Sunday, September 11, 2016

Review of "March: Book Three," by John Lewis, Andrew Aydin and Nate Powell



Review of

March: Book Three, by John Lewis, Andrew Aydin and Nate Powell ISBN 9781603094023

Five out of five stars

 For many years I have been a proponent of education by any means possible. Any medium that generates an interest in learning should be utilized to the greatest extent possible. This book is an existence proof of how an unusual mechanism, in this case a graphic novel, can be used to teach one of the most important lessons of history.
 Given the passage of time, much of what had to be done to force the establishment of true civil rights in the United States has lost the significance in the minds of the latest generations. Simple things that many black people do today, such as eating lunch is a cafe, are rights and opportunities that were forcibly denied within the memories of many people that still live.
 This book is one of the most powerful history books ever written, for it is not a collection of academic style text with charts and images. It presents the words of the people as dialog balloons and the events in the form of images drawn with great power of expression, even though there is no color.
 The reader/viewer is taken inside the organizations of the Civil Rights Movement so that they can understand the thoughts and disagreements of the principals.
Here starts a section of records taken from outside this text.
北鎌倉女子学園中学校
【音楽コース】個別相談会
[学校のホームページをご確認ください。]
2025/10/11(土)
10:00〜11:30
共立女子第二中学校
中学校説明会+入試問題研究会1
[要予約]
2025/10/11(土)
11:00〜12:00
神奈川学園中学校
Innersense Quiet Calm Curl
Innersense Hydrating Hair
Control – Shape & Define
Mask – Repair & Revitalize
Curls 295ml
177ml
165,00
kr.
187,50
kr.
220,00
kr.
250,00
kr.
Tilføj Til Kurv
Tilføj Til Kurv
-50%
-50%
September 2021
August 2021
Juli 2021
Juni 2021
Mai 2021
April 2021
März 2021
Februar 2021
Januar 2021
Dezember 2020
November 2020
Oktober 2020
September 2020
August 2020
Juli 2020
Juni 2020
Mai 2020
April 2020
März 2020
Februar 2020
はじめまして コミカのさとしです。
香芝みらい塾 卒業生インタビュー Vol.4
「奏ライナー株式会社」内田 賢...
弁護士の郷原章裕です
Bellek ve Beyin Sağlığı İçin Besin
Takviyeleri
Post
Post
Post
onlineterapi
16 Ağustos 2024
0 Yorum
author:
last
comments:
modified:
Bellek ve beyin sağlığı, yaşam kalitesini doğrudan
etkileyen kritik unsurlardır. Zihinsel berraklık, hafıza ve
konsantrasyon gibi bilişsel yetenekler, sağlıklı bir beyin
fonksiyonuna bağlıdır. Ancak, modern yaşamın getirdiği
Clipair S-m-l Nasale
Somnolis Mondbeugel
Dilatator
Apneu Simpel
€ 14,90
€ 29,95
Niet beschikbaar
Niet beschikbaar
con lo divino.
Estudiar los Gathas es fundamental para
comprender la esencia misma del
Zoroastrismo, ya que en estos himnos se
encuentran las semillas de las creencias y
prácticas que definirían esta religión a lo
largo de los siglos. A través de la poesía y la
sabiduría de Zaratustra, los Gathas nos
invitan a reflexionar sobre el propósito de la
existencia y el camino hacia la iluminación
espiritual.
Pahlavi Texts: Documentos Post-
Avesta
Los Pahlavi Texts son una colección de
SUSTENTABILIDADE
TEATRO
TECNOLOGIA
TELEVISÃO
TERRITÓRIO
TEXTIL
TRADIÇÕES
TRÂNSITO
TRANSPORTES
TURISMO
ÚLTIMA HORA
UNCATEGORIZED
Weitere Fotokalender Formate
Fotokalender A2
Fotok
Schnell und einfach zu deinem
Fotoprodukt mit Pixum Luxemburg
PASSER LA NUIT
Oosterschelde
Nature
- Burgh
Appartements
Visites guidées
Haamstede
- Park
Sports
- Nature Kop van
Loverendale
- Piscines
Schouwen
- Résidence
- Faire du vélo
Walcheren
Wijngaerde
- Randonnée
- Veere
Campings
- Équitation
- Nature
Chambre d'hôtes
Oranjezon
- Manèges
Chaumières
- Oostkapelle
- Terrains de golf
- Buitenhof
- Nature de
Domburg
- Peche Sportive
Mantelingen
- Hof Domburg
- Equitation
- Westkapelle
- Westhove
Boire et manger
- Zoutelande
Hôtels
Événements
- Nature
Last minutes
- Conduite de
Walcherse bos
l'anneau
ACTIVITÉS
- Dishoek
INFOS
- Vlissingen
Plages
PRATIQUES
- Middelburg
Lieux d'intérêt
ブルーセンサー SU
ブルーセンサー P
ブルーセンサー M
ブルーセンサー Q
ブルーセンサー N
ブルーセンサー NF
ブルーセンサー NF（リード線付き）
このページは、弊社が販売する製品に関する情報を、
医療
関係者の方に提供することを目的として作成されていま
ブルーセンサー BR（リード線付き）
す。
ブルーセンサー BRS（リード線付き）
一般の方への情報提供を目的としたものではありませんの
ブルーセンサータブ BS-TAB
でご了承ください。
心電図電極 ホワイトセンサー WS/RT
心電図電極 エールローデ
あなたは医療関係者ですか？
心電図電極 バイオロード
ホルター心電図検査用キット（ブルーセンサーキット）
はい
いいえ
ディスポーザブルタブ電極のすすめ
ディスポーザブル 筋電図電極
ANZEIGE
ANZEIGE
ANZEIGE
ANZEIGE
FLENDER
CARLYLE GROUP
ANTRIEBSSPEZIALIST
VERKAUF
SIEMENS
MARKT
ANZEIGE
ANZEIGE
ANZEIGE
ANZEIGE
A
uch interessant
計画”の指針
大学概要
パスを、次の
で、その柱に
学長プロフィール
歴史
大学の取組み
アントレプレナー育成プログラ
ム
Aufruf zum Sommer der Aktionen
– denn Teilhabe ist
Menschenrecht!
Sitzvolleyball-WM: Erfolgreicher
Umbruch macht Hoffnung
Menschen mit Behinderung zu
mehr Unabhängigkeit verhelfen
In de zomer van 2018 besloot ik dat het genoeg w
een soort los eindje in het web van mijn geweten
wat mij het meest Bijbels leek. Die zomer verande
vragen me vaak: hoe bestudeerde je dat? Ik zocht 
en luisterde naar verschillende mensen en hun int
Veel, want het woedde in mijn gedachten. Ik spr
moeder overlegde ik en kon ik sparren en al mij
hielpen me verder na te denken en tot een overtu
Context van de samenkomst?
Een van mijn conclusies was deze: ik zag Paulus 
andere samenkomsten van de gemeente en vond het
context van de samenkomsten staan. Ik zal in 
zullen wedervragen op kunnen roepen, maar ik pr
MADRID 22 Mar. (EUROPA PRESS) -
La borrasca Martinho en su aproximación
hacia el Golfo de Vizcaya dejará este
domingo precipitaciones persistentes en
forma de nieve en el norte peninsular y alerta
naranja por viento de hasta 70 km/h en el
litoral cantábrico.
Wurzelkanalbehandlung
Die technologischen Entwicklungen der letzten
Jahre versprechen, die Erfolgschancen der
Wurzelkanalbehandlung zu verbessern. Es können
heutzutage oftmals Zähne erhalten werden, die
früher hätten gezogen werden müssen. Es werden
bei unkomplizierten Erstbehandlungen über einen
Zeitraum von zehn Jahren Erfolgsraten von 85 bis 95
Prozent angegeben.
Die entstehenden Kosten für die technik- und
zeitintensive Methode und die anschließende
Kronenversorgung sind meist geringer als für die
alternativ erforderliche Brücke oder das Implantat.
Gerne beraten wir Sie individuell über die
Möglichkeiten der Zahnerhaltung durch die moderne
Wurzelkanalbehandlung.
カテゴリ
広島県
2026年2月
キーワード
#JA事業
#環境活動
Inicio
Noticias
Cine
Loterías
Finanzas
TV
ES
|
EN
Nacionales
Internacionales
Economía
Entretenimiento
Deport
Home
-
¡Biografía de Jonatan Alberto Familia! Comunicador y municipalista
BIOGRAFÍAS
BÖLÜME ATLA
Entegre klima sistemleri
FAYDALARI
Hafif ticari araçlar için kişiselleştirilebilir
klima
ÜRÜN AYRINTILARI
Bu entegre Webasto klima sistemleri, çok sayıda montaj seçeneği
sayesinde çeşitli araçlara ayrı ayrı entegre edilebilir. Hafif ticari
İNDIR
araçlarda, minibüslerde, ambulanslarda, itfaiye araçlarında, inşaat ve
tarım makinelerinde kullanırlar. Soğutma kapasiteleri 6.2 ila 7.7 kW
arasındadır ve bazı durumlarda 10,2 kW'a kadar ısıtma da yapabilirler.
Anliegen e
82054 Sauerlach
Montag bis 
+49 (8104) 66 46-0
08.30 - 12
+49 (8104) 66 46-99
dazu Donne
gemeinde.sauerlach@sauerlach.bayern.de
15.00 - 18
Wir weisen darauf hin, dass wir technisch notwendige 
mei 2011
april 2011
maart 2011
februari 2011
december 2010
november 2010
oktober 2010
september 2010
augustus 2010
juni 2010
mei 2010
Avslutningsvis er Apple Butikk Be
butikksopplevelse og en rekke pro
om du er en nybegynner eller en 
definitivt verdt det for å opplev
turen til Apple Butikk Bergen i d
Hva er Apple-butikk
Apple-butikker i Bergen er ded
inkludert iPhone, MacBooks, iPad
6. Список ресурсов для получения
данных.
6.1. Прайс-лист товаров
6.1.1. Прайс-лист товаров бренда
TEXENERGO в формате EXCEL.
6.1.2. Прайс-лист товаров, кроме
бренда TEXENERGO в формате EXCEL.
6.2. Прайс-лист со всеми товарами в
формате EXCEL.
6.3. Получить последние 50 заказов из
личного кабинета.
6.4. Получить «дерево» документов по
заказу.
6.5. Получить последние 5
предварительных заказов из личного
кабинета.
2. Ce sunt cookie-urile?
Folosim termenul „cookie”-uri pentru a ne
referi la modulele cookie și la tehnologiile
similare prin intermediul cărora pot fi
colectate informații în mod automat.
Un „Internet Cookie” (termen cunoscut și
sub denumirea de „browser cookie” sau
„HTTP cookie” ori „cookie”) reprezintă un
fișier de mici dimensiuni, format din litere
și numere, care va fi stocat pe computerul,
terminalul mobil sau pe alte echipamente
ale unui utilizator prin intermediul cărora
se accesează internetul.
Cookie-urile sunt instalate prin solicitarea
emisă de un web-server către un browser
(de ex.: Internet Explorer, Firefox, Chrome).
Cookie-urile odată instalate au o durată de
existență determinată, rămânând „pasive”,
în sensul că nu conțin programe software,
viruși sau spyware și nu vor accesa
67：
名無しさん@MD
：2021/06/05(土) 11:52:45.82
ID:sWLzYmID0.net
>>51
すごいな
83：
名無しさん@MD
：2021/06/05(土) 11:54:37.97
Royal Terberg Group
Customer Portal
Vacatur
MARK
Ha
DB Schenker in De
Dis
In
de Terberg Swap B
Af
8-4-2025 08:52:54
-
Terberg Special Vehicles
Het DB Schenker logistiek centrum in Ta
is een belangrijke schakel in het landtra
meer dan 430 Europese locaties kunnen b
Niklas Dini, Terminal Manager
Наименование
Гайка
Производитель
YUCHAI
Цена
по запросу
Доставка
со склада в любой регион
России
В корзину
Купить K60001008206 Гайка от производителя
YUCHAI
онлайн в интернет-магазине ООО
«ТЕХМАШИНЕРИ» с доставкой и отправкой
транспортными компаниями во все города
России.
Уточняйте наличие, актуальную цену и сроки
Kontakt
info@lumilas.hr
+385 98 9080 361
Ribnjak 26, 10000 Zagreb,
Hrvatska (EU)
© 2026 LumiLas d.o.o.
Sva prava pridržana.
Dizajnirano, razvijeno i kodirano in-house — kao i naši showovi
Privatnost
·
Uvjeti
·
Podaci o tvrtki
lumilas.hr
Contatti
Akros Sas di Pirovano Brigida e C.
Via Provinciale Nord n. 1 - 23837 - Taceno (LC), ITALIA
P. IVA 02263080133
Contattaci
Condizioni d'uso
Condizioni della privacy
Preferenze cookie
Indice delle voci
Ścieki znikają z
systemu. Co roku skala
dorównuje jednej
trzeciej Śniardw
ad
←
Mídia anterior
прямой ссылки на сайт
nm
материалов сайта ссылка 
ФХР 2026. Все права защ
One of the greatest contributions to history from this book is the relative roles played by some of the people that led the movement. Martin Luther King Jr. has gone down as the one with a federal holiday, but many people endured beatings and other hardships in order to make that possible.
 This book and the other two in the series should be mandatory reading for high school history requirements. They tell history as it really happened, not through an academic lens. College teachers of history can also use them to great effect in their courses on twentieth century American history.